One of the sergeants hung up the phone at the supervisor’s desk and ripped a sheet of paper from the printer. “We just got this GRM on the guys from the Park Avenue job.”

“Okay,” she said, taking the paper and glancing at it before broadcasting it over J, T, M, and all eight divisional bands.

“Cars stand by,” she said, pausing for a half second before reading on. “GRM 92635. Wanted for investigation for a founded shooting at 3746 Park Avenue and an assault on a police officer at the Roberts Avenue off-ramp of the northbound Schuylkill Expressway on September 24, 1992, two males. Number one, Leroy Johnson, black male, thirty-four years, has black hair and brown eyes, is five feet eleven inches tall, one hundred sixty pounds, with a scar on his right forearm and a tattoo on his chest area that reads 30
TH STREET NATION
. He is darkcomplexioned with a thin build and was last seen wearing jeans, red sneakers, and a black sweatshirt with the word fila written across the chest. He has a thin beard and mustache and speaks with a slight stutter. Number two, Samuel Everett Jackson, black male, twenty-four years, has black hair and brown eyes, is five feet ten inches tall, one hundred fifty pounds. He is darkcomplexioned with a thin build and wears a mustache and goatee. No further description. These males may have made their escape on foot from Roberts and Wayne Avenue, where they may have been involved in an auto accident at or about twelve-fifteen
A.M.
, September twenty-fifth, 1992. They should be considered armed and dangerous. Please use caution. This is KGF 587, the correct time is now 12:35
A.M.

When she had finished reading the GRM, the dispatcher looked puzzled.

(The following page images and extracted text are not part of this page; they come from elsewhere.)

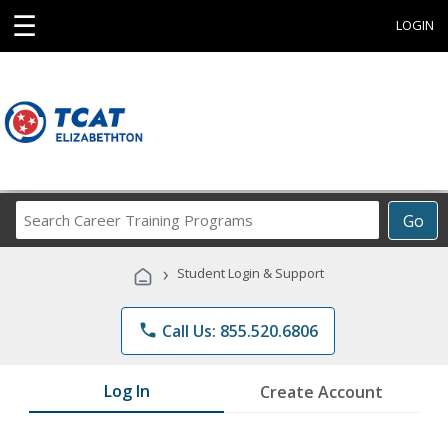
☰
LOGIN
Search
Go
Career
Training
›
Student Login & Support
Programs
phone
Call Us: 855.520.6806
Log In
Create Account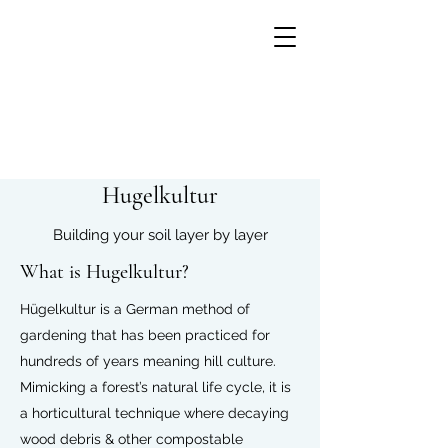
Hugelkultur
Building your soil layer by layer
What is Hugelkultur?
Hügelkultur is a German method of
gardening that has been practiced for
hundreds of years meaning hill culture.
Mimicking a forest’s natural life cycle, it is
Growing flowers with
a
horticultural
technique where decaying
Small Units of Time
wood debris & other
compostable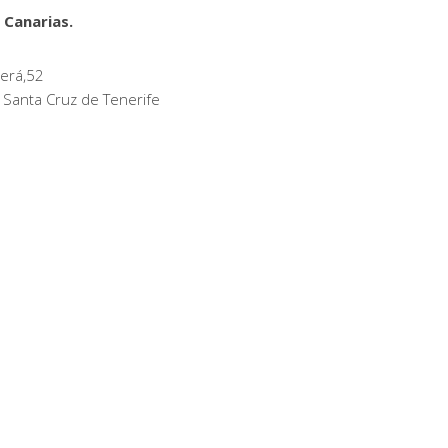
 Canarias.
erá,52
 Santa Cruz de Tenerife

“A general radio message fifteen minutes after the last time somebody saw them?” she said. “Excuse me, not the last time somebody saw them. The last time somebody thought they may have been involved in an auto accident.”

“Yeah, they’re really trying to move on this one,” the sergeant said.

“Yeah, I guess they are.”

They both sat quietly for a moment, listening to the static-filled transmissions on the radio.

“It’s a shame about that rookie,” the dispatcher said seriously, remembering how he’d screamed over the air just before his car ran into the median. “Have they said anything about his condition?”

“He’s over at Abbottsford Hospital with second- and third-degree burns on his arms. He’ll live. But get this. One of the suspects from the car he was chasing is in Abbottsford, too. He hasn’t regained consciousness since they brought him in, and it doesn’t look good. Apparently the guy got burned pretty bad before he managed to crawl out of the car. If he wakes up, Homicide can question him to see what he knows. If not . . .”

The sergeant let the sentence hang in midair as the dispatcher sipped at her coffee and tried to suppress a shudder at the thought of being trapped in a fiery wreck.

“In the meantime,” the sergeant said, breaking into her thoughts, “I’m getting it straight from the top that we have to read the GRM every five minutes.”

“Why’d they move so fast on the GRM, anyway? Who’d these guys kill, the president?”

“Close.” The sergeant lowered his voice to a whisper. “It was Podres.”

“Podres?” she said loudly as the sergeant put his fingers to his lips in an effort to keep her quiet. “The head of the Police Civilian Review Board?”

“Yeah,” the sergeant said, looking around the room self- consciously.

They were both quiet for a moment, probably going over the implications of a city councilman’s murder happening on their watch. Every move made by the police, including the actions taken in the Radio Room, would be under the close scrutiny of the jackal-like Philadelphia press corps.